Stored data
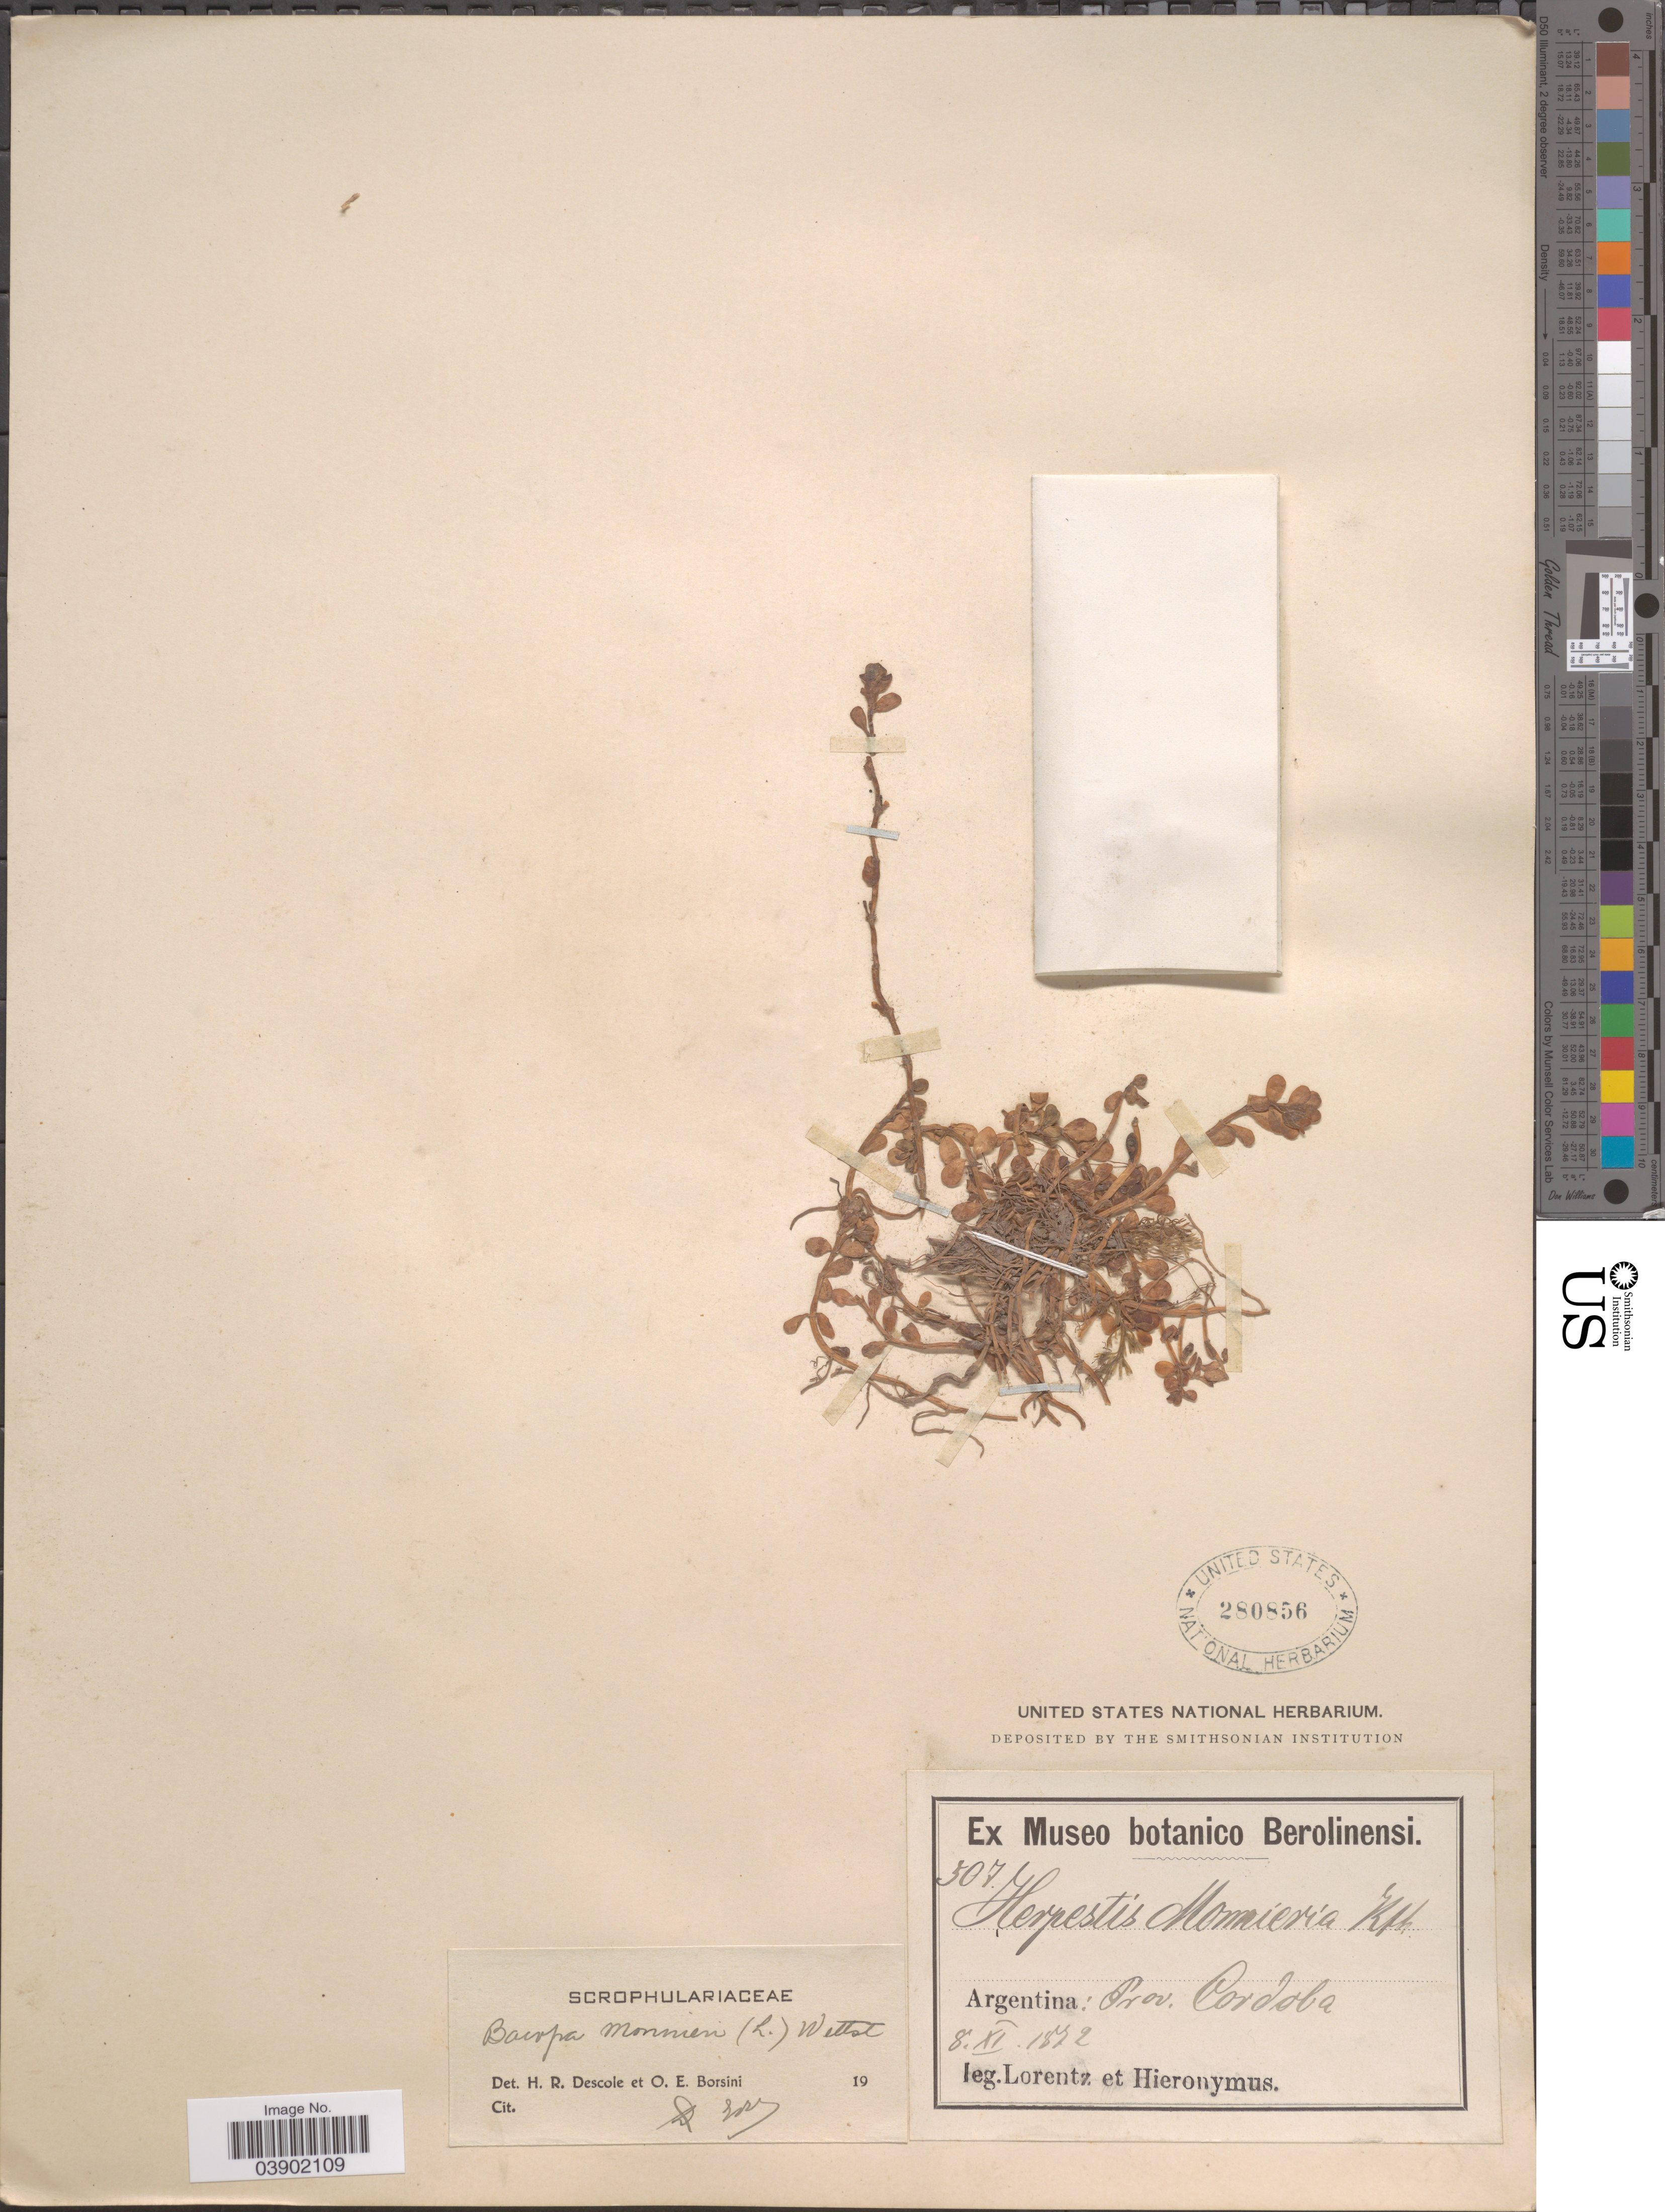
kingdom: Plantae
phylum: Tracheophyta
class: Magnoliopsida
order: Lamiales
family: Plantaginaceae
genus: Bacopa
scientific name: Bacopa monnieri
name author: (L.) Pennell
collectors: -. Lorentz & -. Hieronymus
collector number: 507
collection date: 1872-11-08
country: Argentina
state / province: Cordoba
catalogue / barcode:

■ **Exercise objective**
Quote every line of text in the items above word for word, leaving out the pictures.

■ **Reply to the exercise**
kingdom: Plantae
phylum: Tracheophyta
class: Magnoliopsida
order: Lamiales
family: Plantaginaceae
genus: Bacopa
scientific name: Bacopa monnieri
name author: (L.) Pennell
collectors: -. Lorentz & -. Hieronymus
collector number: 507
collection date: 1872-11-08
country: Argentina
state / province: Cordoba
catalogue / barcode:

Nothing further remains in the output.